Seorang wanita membawa tamu masuk ke dalam ruang kerja atasannya. Ruangan mewan dengan kesan futuristik. Nuansa yang maskulin begitu ketara pada interiornya, penggunaan garis-garis tegas dan warna yang gelap disertai dengan permainan LED yang apik. Terletak dilantai 15 sebuah gedung tinggi. Pada samping pintu masuk bertuliskan Lexandro Wijaya.
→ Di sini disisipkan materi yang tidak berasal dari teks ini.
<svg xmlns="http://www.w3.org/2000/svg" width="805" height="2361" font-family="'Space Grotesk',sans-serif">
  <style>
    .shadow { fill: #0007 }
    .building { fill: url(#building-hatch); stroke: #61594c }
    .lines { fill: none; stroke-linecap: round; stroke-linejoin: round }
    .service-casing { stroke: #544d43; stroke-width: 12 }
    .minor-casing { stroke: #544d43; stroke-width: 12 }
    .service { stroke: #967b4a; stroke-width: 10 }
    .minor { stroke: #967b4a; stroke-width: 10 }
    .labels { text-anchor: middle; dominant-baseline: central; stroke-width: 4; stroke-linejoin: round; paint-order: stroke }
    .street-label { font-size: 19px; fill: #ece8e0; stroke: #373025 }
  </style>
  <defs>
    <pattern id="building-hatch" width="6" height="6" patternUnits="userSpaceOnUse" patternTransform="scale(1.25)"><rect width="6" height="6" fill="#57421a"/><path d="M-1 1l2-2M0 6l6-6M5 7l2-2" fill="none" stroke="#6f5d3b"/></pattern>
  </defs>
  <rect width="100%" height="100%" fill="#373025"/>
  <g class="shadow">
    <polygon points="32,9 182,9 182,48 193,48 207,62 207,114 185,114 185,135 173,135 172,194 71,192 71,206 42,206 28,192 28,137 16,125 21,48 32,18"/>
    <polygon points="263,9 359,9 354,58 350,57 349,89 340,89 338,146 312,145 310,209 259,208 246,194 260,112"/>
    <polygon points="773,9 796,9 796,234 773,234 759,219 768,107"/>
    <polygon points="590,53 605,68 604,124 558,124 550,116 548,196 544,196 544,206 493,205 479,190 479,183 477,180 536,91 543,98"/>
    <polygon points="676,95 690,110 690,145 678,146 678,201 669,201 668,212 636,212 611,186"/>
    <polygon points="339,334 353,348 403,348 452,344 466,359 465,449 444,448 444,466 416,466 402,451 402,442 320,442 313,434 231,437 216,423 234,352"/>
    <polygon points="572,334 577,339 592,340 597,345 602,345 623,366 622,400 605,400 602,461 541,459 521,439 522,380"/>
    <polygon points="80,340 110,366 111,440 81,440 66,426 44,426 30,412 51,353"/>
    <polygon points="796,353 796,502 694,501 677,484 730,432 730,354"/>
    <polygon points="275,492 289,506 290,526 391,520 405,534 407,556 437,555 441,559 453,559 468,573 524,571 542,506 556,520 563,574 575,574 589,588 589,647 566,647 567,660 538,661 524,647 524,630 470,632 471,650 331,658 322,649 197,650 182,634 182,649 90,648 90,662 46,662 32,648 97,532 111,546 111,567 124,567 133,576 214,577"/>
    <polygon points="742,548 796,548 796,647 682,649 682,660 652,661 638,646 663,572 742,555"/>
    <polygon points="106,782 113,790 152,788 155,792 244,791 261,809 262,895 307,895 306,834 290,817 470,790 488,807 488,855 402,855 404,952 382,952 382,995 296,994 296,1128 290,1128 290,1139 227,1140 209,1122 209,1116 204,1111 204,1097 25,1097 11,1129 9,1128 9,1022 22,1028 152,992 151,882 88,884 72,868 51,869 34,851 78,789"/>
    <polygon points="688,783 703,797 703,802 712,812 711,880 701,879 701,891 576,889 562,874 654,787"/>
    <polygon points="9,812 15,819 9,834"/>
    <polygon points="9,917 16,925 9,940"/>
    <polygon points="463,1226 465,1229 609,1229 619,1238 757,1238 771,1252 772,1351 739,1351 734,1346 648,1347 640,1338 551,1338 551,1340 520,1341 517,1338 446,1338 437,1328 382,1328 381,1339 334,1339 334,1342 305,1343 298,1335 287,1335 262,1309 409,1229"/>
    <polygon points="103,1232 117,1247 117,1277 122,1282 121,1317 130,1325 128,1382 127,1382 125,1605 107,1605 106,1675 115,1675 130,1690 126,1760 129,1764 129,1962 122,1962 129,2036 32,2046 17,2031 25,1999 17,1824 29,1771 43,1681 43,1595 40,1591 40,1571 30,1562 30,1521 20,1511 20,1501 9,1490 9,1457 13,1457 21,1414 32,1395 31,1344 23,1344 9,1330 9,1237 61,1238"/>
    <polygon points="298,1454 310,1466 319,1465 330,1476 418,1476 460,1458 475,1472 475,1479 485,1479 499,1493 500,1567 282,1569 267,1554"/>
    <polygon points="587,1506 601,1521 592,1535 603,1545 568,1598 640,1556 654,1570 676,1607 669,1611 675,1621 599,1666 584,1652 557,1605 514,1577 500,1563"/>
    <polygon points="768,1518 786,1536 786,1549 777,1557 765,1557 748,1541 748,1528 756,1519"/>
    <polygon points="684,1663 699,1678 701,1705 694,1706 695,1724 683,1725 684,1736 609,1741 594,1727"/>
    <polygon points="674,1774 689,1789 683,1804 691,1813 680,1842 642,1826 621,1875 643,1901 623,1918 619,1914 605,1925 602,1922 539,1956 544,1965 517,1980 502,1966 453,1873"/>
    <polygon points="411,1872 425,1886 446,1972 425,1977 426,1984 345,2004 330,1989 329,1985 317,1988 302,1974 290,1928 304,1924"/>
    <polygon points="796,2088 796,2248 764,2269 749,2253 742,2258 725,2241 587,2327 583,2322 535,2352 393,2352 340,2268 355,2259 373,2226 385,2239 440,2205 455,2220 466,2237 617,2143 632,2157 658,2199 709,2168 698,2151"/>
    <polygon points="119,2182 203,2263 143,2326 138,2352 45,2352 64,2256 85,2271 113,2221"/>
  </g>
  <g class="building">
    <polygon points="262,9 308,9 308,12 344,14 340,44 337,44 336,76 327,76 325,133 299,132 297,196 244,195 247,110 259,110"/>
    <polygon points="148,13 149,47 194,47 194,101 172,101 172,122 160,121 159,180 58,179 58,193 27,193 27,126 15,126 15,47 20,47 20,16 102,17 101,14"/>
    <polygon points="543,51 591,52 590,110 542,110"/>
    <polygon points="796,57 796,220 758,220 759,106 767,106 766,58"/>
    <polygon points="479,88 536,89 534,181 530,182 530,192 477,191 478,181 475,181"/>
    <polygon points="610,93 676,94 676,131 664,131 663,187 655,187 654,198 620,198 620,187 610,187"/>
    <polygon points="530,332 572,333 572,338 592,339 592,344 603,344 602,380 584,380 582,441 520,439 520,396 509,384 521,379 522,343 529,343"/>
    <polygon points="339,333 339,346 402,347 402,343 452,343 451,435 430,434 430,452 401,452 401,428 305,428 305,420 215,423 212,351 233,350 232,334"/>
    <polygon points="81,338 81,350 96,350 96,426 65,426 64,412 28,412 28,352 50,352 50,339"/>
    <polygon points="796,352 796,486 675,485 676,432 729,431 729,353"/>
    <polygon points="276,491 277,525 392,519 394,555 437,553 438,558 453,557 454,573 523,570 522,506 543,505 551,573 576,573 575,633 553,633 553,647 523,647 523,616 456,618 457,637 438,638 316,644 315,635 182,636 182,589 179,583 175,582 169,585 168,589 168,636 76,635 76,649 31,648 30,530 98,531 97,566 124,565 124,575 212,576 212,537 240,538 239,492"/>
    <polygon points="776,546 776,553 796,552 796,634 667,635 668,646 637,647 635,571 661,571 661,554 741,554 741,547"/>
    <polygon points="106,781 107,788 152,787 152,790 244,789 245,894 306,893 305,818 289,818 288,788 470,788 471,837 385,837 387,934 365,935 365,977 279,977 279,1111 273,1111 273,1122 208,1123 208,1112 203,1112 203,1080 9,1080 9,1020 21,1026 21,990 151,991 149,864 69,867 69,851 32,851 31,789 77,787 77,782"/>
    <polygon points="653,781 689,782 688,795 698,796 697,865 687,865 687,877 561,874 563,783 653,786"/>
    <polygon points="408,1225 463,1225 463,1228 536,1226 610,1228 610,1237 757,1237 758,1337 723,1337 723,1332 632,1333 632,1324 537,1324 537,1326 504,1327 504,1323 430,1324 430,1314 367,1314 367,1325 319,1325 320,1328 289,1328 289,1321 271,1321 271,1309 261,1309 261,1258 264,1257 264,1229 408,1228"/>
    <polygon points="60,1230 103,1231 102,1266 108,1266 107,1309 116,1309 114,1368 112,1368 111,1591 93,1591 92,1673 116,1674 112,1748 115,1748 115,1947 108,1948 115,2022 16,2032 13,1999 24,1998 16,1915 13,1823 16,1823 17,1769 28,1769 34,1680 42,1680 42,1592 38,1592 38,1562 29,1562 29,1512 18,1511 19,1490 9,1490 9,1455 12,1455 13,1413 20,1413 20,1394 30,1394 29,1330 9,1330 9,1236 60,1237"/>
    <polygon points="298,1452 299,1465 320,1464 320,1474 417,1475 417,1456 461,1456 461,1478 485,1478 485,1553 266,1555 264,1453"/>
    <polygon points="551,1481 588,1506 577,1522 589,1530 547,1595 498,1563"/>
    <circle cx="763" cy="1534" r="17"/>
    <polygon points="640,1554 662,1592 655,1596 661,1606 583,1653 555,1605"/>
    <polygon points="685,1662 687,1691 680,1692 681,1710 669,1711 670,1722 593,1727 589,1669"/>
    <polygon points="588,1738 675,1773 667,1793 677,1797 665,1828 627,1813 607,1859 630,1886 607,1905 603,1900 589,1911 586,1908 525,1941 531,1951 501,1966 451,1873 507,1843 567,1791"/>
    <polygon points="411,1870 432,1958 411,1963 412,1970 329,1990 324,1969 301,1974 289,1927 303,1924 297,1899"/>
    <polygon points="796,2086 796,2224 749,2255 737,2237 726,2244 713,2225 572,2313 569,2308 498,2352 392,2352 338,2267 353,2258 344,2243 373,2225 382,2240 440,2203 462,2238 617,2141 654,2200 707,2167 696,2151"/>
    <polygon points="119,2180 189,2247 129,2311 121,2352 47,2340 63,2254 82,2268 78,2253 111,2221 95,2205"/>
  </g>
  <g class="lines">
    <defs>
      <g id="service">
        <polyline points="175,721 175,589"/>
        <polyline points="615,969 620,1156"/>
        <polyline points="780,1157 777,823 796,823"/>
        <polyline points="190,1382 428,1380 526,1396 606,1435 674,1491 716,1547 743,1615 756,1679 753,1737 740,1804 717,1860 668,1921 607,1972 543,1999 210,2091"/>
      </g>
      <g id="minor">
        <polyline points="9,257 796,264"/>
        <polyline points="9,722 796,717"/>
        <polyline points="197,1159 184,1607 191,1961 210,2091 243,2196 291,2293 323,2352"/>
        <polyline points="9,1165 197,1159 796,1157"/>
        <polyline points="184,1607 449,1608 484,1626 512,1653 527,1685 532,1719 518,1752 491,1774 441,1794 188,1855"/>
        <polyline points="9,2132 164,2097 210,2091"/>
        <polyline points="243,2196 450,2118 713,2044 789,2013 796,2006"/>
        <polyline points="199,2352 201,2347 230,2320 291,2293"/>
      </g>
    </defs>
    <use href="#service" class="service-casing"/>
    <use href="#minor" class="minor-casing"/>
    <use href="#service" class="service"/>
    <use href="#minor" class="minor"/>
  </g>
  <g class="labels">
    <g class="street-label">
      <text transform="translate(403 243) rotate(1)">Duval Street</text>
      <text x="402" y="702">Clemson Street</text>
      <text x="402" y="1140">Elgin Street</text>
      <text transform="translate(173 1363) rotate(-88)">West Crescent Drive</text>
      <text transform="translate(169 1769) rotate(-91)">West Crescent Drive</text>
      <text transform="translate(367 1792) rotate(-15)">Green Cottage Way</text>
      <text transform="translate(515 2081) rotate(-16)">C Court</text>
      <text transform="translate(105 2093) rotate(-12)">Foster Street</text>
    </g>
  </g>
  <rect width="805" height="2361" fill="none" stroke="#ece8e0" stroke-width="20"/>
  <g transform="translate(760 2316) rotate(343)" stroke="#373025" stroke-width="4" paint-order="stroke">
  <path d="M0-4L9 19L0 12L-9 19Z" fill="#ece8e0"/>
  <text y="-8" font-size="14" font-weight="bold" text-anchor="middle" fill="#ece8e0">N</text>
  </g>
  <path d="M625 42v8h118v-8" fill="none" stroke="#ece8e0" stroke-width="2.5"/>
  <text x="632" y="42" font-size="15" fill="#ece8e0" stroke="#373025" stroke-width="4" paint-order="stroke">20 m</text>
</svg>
"Silahkan masuk Pak Walikota. Tuan Lex sudah menanti Anda." Wanita itu mempersilahkan Walikota untuk duduk, lalu mengangguk pada pria yang berdiri di dekat jendela, sedang mengamati hujan.
"Baiklah," jawabnya.
Pria berwajah kaku dengan kumis tipis yang tercukur rapi itu berjalan dengan santai. Di dampingi seorang ajudan, ia duduk pada sofa mewah di depan meja kerja koleganya itu. Sebelum duduk ia mengamati seorang pria yang berdiri di dekat jendela, dan seorang lagi yang berdiri tak jauh darinya.
Pria yang pertama adalah Lexandro Wijaya, putra pertama dari Alexandro Wijaya, pemilik Wijaya Corp. Dia adalah kakak Leonardo Wijaya beda ibu. Perawakkan dan wajahnya tak berbeda jauh dari Leonardo, hanya saja wajahnya terlihat lebih tua dan licik. Beda umur keduanya terpaut 10 tahun —Lexandro 40 dan Leonardo 30 tahun. Pria yang berbahaya, selama ini dia juga bersaing ketat dengan Leonardo dalam memperebutkan posisi tertinggi pada Wijaya Corp.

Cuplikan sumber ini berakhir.